[Editor’s note: The author, Nancy Tubbs, is a member of an A Search for God Study Group, and an A.R.E. member.]

 

God forgives us to the extent that we forgive others.  So we know, karmically, that forgiveness is crucial.  And while we might try outwardly to let things go, the remembrance of the offense itself can continue to revolve in our minds.

So what do we do?  How do we forgive and forget?

  1. We look at our emotions.  An inability to forgive is linked to anger and injured pride.  Someone else has done something and it has hurt our feelings!
  2. Hurt feelings are the quintessential example of the conscious ego part of ourselves that separates us from God.  It is our pride that is damaged, that part of us that says, “No one has the right to treat me this way!”
  3. Pride separates us from God.  Allowing our pride to run rampant locks karmic debt into place within our souls.  So no matter what it was that happened, that thing that no one had a right to do – it’s going to keep happening if we don’t figure out how to really forgive.
  4. We look at what was done and ask ourselves why.  Why did the other person behave the way that they did?  Were their feelings hurt?  Were they afraid?  Did they misunderstand the situation?  Had we somehow, without knowing it, hurt their feelings?  What would we have done in their situation?
  5. On the cross, Jesus asked God to forgive those who crucified him, because “they know not what they do.”  He recognized their lack of spiritual knowledge.  He knew that at some point, in some lifetime, he had had that same lack, and that same fear of the unknown that comes from new spiritual teachings.  He knew that his own knowledge in his current lifetime exceeded that of those around him, and that he was going to have to drag the world, kicking and screaming, into a new spiritual awareness.  And he knew that it would cost him his physical life.  In order to be who and what he was, his forgiveness on the cross had to be more than just words.  It had to be real.
  6. Forgiveness is born of empathy, and empathy has the ability to understand and identify with the shortcomings of others.  Only in understanding why people act the way they do, and in realizing our own tendency to act, and react, in the same ways, are we able to find the compassion to realize that we are capable of the very same thing that we condemn in others.  With that understanding and compassion comes the ability to forgive and forget.
  7. What we let go of, in order to forgive, is not so much the knowledge of what the other person has done.  We are not being called upon to be overly magnanimous because we are such saintly people  What we are letting go of is our own anger and hurt pride.  When we can let those go, the forgiveness occurs without effort.
  8. Patience, the patience with which we possess our souls, is a byproduct of humility.  It is humility which reminds us that we are not here because we have somehow deserved to be, but rather by God’s grace and love.  We are not guaranteed to be treated in some deserving way, due no doubt to that magnanimous state of sainthood we’d all like to imagine we possess!  We have, each and every one of us, made so many mistakes in so many lifetimes that remembering, and being held accountable for, each and every one would be too overwhelming to contemplate.  Fortunately, we are not held to account for each and every offense.  We are simply expected to learn how to forgive those same offenses in others.  When we can do that, our own offenses are forgiven and we, like Jesus, are living in the Christ Consciousness.  Which is another way of saying, we have entered a state of Grace. Forgiveness is how we overcome karmic debt.

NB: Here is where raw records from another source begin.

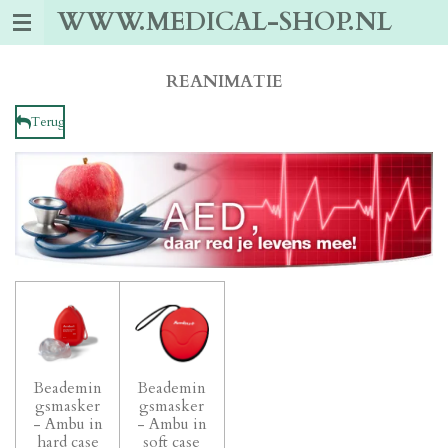
WWW.MEDICAL-SHOP.NL
Ga
direct
naar
de
REANIMATIE
hoofdinhoud
Terug
Beademin
Beademin
gsmasker
gsmasker
- Ambu in
- Ambu in
hard case
soft case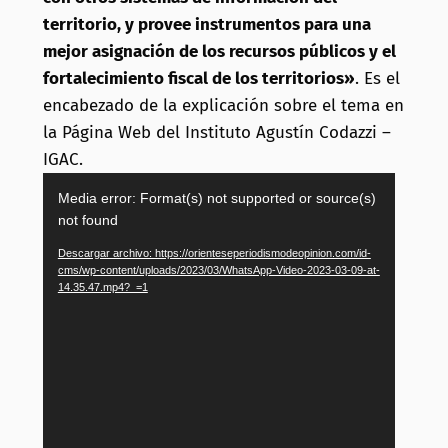
territorio, y provee instrumentos para una
mejor asignación de los recursos públicos y el
fortalecimiento fiscal de los territorios»
. Es el
encabezado de la explicación sobre el tema en
la Página Web del Instituto Agustín Codazzi –
IGAC.
Reproductor
Media error: Format(s) not supported or source(s)
de
not found
vídeo
Descargar archivo: https://orienteseperiodismodeopinion.com/id-
cms/wp-content/uploads/2023/03/WhatsApp-Video-2023-03-09-at-
14.35.47.mp4?_=1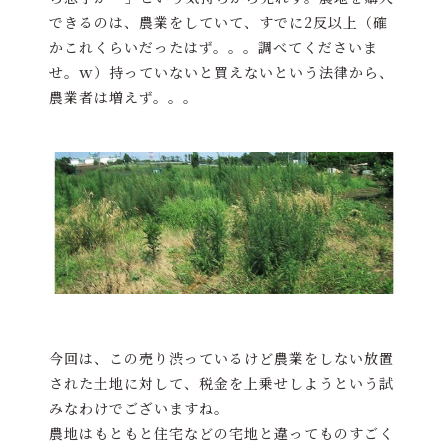
できるのは、農業をしていて、すでに2反以上（確
かこれくらいだったはず。。。調べてくださいま
せ。ｗ）持っていないと買えないという法律から、
農業者は増えず。。。
今回は、この売り渋っているけど農業をしない放置
された土地に対して、税金を上乗せしようという試
みなわけでございますね。
農地はもともと住宅などの宅地と違ってものすごく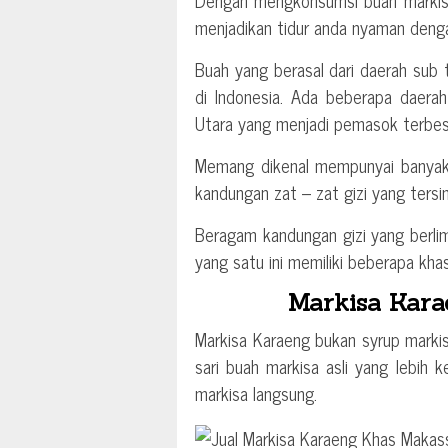
Dengan mengkonsumsi buah markisa
menjadikan tidur anda nyaman denga
Buah yang berasal dari daerah sub t
di Indonesia. Ada beberapa daerah
Utara yang menjadi pemasok terbesa
Memang dikenal mempunyai banyak
kandungan zat – zat gizi yang tersi
Beragam kandungan gizi yang berli
yang satu ini memiliki beberapa kh
Markisa Kar
Markisa Karaeng bukan syrup markis
sari buah markisa asli yang lebih 
markisa langsung.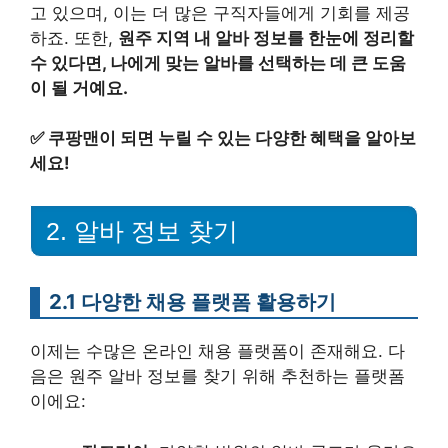
고 있으며, 이는 더 많은 구직자들에게 기회를 제공
하죠. 또한,
원주 지역 내 알바 정보를 한눈에 정리할
수 있다면, 나에게 맞는 알바를 선택하는 데 큰 도움
이 될 거예요.
✅
쿠팡맨이 되면 누릴 수 있는 다양한 혜택을 알아보
세요!
2. 알바 정보 찾기
2.1 다양한 채용 플랫폼 활용하기
이제는 수많은 온라인 채용 플랫폼이 존재해요. 다
음은 원주 알바 정보를 찾기 위해 추천하는 플랫폼
이에요:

So here are my seven steps to forgiveness:

  1. I pray and ask God for help with the situation.
  2. I try to look at the situation honestly, without blame, until an understanding of the other person’s feelings and motivations becomes apparent.
  3. I ask myself if there was a misunderstanding, or if I might have hurt the other person’s feelings.
  4. I ask myself if I am angry or hurt, and if I am, does it come from pride or ego.
  5. I talk to God again, and ask for help to let go of my own hurt pride, or my own anger.
  6. I ask God to forgive me for any lack of humility on my part.
  7. I ask God to help me to forgive and forget.

After these steps, I put the situation out of my mind, leaving it in God’s more than capable hands.  This is what works for me.